BEGIN SUPPLIED RECORDS

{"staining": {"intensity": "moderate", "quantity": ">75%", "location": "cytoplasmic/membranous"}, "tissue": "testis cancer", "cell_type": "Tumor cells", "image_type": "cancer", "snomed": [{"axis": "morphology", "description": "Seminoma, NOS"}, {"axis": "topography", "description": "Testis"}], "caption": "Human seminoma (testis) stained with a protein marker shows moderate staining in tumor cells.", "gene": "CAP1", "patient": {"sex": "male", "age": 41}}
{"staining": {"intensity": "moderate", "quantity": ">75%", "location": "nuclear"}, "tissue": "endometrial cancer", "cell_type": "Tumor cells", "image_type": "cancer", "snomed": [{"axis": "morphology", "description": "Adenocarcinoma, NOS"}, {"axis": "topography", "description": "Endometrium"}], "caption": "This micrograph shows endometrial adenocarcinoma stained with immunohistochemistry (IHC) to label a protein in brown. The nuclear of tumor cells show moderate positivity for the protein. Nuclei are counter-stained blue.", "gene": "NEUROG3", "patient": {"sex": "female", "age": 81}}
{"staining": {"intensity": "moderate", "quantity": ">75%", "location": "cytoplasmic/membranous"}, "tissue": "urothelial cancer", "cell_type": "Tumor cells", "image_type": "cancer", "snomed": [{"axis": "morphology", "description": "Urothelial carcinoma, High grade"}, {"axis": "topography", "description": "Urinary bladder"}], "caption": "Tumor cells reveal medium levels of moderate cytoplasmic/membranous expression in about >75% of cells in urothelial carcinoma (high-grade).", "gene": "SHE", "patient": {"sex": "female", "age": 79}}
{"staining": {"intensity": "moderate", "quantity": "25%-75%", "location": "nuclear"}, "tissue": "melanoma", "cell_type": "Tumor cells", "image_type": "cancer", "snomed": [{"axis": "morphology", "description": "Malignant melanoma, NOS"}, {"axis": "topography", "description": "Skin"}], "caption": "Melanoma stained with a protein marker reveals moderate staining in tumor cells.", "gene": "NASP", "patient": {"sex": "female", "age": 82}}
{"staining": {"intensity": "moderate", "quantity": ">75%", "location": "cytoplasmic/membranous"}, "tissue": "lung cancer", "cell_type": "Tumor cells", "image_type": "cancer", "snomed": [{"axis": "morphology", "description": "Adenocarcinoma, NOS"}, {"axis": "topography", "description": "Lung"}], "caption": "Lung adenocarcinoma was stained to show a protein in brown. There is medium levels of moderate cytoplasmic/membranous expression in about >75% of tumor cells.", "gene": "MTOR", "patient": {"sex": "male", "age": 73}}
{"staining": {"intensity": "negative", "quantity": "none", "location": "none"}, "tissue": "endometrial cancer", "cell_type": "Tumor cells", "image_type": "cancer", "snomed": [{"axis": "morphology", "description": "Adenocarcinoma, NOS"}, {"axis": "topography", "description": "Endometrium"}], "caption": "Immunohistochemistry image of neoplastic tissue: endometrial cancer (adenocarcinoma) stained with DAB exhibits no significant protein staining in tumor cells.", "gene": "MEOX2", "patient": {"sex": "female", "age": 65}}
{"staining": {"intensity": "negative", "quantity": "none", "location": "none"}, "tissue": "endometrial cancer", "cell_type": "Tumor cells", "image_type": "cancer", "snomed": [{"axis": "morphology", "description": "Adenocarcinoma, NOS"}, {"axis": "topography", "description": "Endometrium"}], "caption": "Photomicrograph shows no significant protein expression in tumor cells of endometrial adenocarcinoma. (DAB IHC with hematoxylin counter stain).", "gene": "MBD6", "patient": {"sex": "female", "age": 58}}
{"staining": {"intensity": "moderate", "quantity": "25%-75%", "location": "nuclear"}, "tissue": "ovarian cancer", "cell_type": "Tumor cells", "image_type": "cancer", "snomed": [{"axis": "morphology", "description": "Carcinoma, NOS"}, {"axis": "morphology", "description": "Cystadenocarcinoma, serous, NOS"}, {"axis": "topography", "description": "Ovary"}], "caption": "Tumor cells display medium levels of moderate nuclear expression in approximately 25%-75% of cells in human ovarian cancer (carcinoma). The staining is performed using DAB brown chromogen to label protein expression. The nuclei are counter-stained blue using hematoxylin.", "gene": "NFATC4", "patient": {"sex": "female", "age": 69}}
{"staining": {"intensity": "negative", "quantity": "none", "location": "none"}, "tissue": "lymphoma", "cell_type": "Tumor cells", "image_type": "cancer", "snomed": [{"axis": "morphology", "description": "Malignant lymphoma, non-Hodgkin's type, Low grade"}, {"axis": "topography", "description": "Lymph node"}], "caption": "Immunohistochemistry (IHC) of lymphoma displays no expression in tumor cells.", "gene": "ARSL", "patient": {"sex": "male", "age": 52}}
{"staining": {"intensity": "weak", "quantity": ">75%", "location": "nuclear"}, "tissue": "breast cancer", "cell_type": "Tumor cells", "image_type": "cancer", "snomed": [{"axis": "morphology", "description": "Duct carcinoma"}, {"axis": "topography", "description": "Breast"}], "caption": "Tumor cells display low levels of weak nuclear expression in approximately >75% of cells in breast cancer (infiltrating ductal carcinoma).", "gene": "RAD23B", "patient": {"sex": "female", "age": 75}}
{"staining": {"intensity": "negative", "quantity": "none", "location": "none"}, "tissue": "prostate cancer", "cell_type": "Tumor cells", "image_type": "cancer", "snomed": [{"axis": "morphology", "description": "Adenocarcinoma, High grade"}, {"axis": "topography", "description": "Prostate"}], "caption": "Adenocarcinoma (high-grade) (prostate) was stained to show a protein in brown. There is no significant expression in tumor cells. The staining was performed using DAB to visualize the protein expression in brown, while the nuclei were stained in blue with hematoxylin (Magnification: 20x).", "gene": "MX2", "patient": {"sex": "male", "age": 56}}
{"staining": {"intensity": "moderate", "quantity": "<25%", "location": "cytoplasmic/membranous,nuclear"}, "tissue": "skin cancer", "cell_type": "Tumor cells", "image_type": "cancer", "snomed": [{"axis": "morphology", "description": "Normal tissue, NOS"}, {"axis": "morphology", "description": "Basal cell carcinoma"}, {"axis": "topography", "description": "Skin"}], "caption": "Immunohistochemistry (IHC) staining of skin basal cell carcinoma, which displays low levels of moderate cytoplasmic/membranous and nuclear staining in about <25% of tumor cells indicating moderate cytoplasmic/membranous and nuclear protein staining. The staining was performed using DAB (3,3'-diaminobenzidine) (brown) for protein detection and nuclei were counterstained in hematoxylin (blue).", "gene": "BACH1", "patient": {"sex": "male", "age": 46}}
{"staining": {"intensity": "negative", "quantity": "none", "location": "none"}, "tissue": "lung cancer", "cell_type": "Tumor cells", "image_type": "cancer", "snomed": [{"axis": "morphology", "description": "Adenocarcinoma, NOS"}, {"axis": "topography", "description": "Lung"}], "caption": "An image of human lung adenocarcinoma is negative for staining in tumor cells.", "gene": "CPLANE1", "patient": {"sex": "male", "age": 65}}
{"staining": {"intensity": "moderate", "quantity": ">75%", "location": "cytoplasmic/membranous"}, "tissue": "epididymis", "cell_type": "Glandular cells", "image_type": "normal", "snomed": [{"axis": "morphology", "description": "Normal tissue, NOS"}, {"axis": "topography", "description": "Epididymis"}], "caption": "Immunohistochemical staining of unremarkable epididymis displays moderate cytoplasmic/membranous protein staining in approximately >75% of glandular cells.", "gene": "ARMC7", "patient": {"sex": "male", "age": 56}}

END SUPPLIED RECORDS

### PROBLEM
Give back each entry so that it matches the original word for word.

### RESULT FOR THIS TASK
{"staining": {"intensity": "moderate", "quantity": ">75%", "location": "cytoplasmic/membranous"}, "tissue": "testis cancer", "cell_type": "Tumor cells", "image_type": "cancer", "snomed": [{"axis": "morphology", "description": "Seminoma, NOS"}, {"axis": "topography", "description": "Testis"}], "caption": "Human seminoma (testis) stained with a protein marker shows moderate staining in tumor cells.", "gene": "CAP1", "patient": {"sex": "male", "age": 41}}
{"staining": {"intensity": "moderate", "quantity": ">75%", "location": "nuclear"}, "tissue": "endometrial cancer", "cell_type": "Tumor cells", "image_type": "cancer", "snomed": [{"axis": "morphology", "description": "Adenocarcinoma, NOS"}, {"axis": "topography", "description": "Endometrium"}], "caption": "This micrograph shows endometrial adenocarcinoma stained with immunohistochemistry (IHC) to label a protein in brown. The nuclear of tumor cells show moderate positivity for the protein. Nuclei are counter-stained blue.", "gene": "NEUROG3", "patient": {"sex": "female", "age": 81}}
{"staining": {"intensity": "moderate", "quantity": ">75%", "location": "cytoplasmic/membranous"}, "tissue": "urothelial cancer", "cell_type": "Tumor cells", "image_type": "cancer", "snomed": [{"axis": "morphology", "description": "Urothelial carcinoma, High grade"}, {"axis": "topography", "description": "Urinary bladder"}], "caption": "Tumor cells reveal medium levels of moderate cytoplasmic/membranous expression in about >75% of cells in urothelial carcinoma (high-grade).", "gene": "SHE", "patient": {"sex": "female", "age": 79}}
{"staining": {"intensity": "moderate", "quantity": "25%-75%", "location": "nuclear"}, "tissue": "melanoma", "cell_type": "Tumor cells", "image_type": "cancer", "snomed": [{"axis": "morphology", "description": "Malignant melanoma, NOS"}, {"axis": "topography", "description": "Skin"}], "caption": "Melanoma stained with a protein marker reveals moderate staining in tumor cells.", "gene": "NASP", "patient": {"sex": "female", "age": 82}}
{"staining": {"intensity": "moderate", "quantity": ">75%", "location": "cytoplasmic/membranous"}, "tissue": "lung cancer", "cell_type": "Tumor cells", "image_type": "cancer", "snomed": [{"axis": "morphology", "description": "Adenocarcinoma, NOS"}, {"axis": "topography", "description": "Lung"}], "caption": "Lung adenocarcinoma was stained to show a protein in brown. There is medium levels of moderate cytoplasmic/membranous expression in about >75% of tumor cells.", "gene": "MTOR", "patient": {"sex": "male", "age": 73}}
{"staining": {"intensity": "negative", "quantity": "none", "location": "none"}, "tissue": "endometrial cancer", "cell_type": "Tumor cells", "image_type": "cancer", "snomed": [{"axis": "morphology", "description": "Adenocarcinoma, NOS"}, {"axis": "topography", "description": "Endometrium"}], "caption": "Immunohistochemistry image of neoplastic tissue: endometrial cancer (adenocarcinoma) stained with DAB exhibits no significant protein staining in tumor cells.", "gene": "MEOX2", "patient": {"sex": "female", "age": 65}}
{"staining": {"intensity": "negative", "quantity": "none", "location": "none"}, "tissue": "endometrial cancer", "cell_type": "Tumor cells", "image_type": "cancer", "snomed": [{"axis": "morphology", "description": "Adenocarcinoma, NOS"}, {"axis": "topography", "description": "Endometrium"}], "caption": "Photomicrograph shows no significant protein expression in tumor cells of endometrial adenocarcinoma. (DAB IHC with hematoxylin counter stain).", "gene": "MBD6", "patient": {"sex": "female", "age": 58}}
{"staining": {"intensity": "moderate", "quantity": "25%-75%", "location": "nuclear"}, "tissue": "ovarian cancer", "cell_type": "Tumor cells", "image_type": "cancer", "snomed": [{"axis": "morphology", "description": "Carcinoma, NOS"}, {"axis": "morphology", "description": "Cystadenocarcinoma, serous, NOS"}, {"axis": "topography", "description": "Ovary"}], "caption": "Tumor cells display medium levels of moderate nuclear expression in approximately 25%-75% of cells in human ovarian cancer (carcinoma). The staining is performed using DAB brown chromogen to label protein expression. The nuclei are counter-stained blue using hematoxylin.", "gene": "NFATC4", "patient": {"sex": "female", "age": 69}}
{"staining": {"intensity": "negative", "quantity": "none", "location": "none"}, "tissue": "lymphoma", "cell_type": "Tumor cells", "image_type": "cancer", "snomed": [{"axis": "morphology", "description": "Malignant lymphoma, non-Hodgkin's type, Low grade"}, {"axis": "topography", "description": "Lymph node"}], "caption": "Immunohistochemistry (IHC) of lymphoma displays no expression in tumor cells.", "gene": "ARSL", "patient": {"sex": "male", "age": 52}}
{"staining": {"intensity": "weak", "quantity": ">75%", "location": "nuclear"}, "tissue": "breast cancer", "cell_type": "Tumor cells", "image_type": "cancer", "snomed": [{"axis": "morphology", "description": "Duct carcinoma"}, {"axis": "topography", "description": "Breast"}], "caption": "Tumor cells display low levels of weak nuclear expression in approximately >75% of cells in breast cancer (infiltrating ductal carcinoma).", "gene": "RAD23B", "patient": {"sex": "female", "age": 75}}
{"staining": {"intensity": "negative", "quantity": "none", "location": "none"}, "tissue": "prostate cancer", "cell_type": "Tumor cells", "image_type": "cancer", "snomed": [{"axis": "morphology", "description": "Adenocarcinoma, High grade"}, {"axis": "topography", "description": "Prostate"}], "caption": "Adenocarcinoma (high-grade) (prostate) was stained to show a protein in brown. There is no significant expression in tumor cells. The staining was performed using DAB to visualize the protein expression in brown, while the nuclei were stained in blue with hematoxylin (Magnification: 20x).", "gene": "MX2", "patient": {"sex": "male", "age": 56}}
{"staining": {"intensity": "moderate", "quantity": "<25%", "location": "cytoplasmic/membranous,nuclear"}, "tissue": "skin cancer", "cell_type": "Tumor cells", "image_type": "cancer", "snomed": [{"axis": "morphology", "description": "Normal tissue, NOS"}, {"axis": "morphology", "description": "Basal cell carcinoma"}, {"axis": "topography", "description": "Skin"}], "caption": "Immunohistochemistry (IHC) staining of skin basal cell carcinoma, which displays low levels of moderate cytoplasmic/membranous and nuclear staining in about <25% of tumor cells indicating moderate cytoplasmic/membranous and nuclear protein staining. The staining was performed using DAB (3,3'-diaminobenzidine) (brown) for protein detection and nuclei were counterstained in hematoxylin (blue).", "gene": "BACH1", "patient": {"sex": "male", "age": 46}}
{"staining": {"intensity": "negative", "quantity": "none", "location": "none"}, "tissue": "lung cancer", "cell_type": "Tumor cells", "image_type": "cancer", "snomed": [{"axis": "morphology", "description": "Adenocarcinoma, NOS"}, {"axis": "topography", "description": "Lung"}], "caption": "An image of human lung adenocarcinoma is negative for staining in tumor cells.", "gene": "CPLANE1", "patient": {"sex": "male", "age": 65}}
{"staining": {"intensity": "moderate", "quantity": ">75%", "location": "cytoplasmic/membranous"}, "tissue": "epididymis", "cell_type": "Glandular cells", "image_type": "normal", "snomed": [{"axis": "morphology", "description": "Normal tissue, NOS"}, {"axis": "topography", "description": "Epididymis"}], "caption": "Immunohistochemical staining of unremarkable epididymis displays moderate cytoplasmic/membranous protein staining in approximately >75% of glandular cells.", "gene": "ARMC7", "patient": {"sex": "male", "age": 56}}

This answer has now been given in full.